In effetti le avventure di Za-Gor-Te-Nay sono sottolineate da certezze sempre traballanti e, anche, da uno strisciante senso di sconcerto legato alla imprevedibilità umana, sterminata e traboccante, sia quando esprime malvagità, turpitudini, infamità che quando diviene eroica o sublime.
Zagor sul lettino di Freud
Ad aggravare i sensi di colpa di Zagor, ad un certo punto della propria storia, subentra la consapevolezza di avere per tanti anni ingannato i pellirossa di Darkwood, usando trucchi da baraccone, per farsi credere un essere sovrannaturale.
È Boselli a interpretare finemente la tumultuosa psicologia di Zagor, facendo confliggere i tumulti interiori dell’eroe in quella emozionante storia che è Il ponte dell’arcobaleno (Zagor Gigante n. 400). Per quanto non sia esplicito, l’avventura pare percorrere le confuse suggestioni e le fila eteree di un sogno. Zagor subisce l’attacco, morale oltre che fisico, da parte dei rappresentanti delle tribù di Darkwood (con l’eccezione dei soli Tonka e di Molti Occhi) sobillati da Dwayan, guerriero Abenaki e, indirettamente dai fratelli di Kinsky.

• Consegna dell'esercizio:
A. Estrai dal brano su Zagor il tratto che va da "È Boselli a" fino a "fratelli di Kinsky." compreso.
B. Secondo il brano su Zagor, in quale albo si trova la storia Il ponte dell'arcobaleno?
C. Continua il testo su Zagor a partire dall'ultima frase riportata.

• Estratto del dataset:

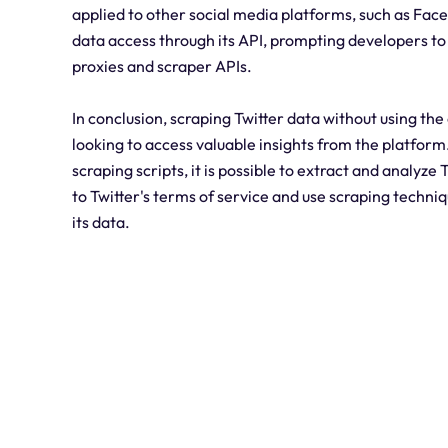
applied to other social media platforms, such as Face
data access through its API, prompting developers to 
proxies and scraper APIs.
In conclusion, scraping Twitter data without using the
looking to access valuable insights from the platform
scraping scripts, it is possible to extract and analyze
to Twitter's terms of service and use scraping techniq
its data.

• Risultati in sequenza:
A.
È Boselli a interpretare finemente la tumultuosa psicologia di Zagor, facendo confliggere i tumulti interiori dell’eroe in quella emozionante storia che è Il ponte dell’arcobaleno (Zagor Gigante n. 400). Per quanto non sia esplicito, l’avventura pare percorrere le confuse suggestioni e le fila eteree di un sogno. Zagor subisce l’attacco, morale oltre che fisico, da parte dei rappresentanti delle tribù di Darkwood (con l’eccezione dei soli Tonka e di Molti Occhi) sobillati da Dwayan, guerriero Abenaki e, indirettamente dai fratelli di Kinsky.

B. Zagor Gigante n. 400.

C.
Lo spirito con la Scure, nella “radura della piccola acqua”, dove è comparso mille volte con i suoi trucchi da illusionista, subisce, stavolta, una sorta di pubblico processo. Le accuse di Dwayan sono quelle di essere: 1) un impostore; 2) il massacratore degli Abenaki; 3) il figlio del responsabile dell’eccidio di Silver Lake. Ma non c’è niente da dire stavolta. Tutte e tre le accuse sono vere. Zagor è profondamente consapevole di questo: sono proprio quelli i fatti alla base del proprio disagio psichico e morale.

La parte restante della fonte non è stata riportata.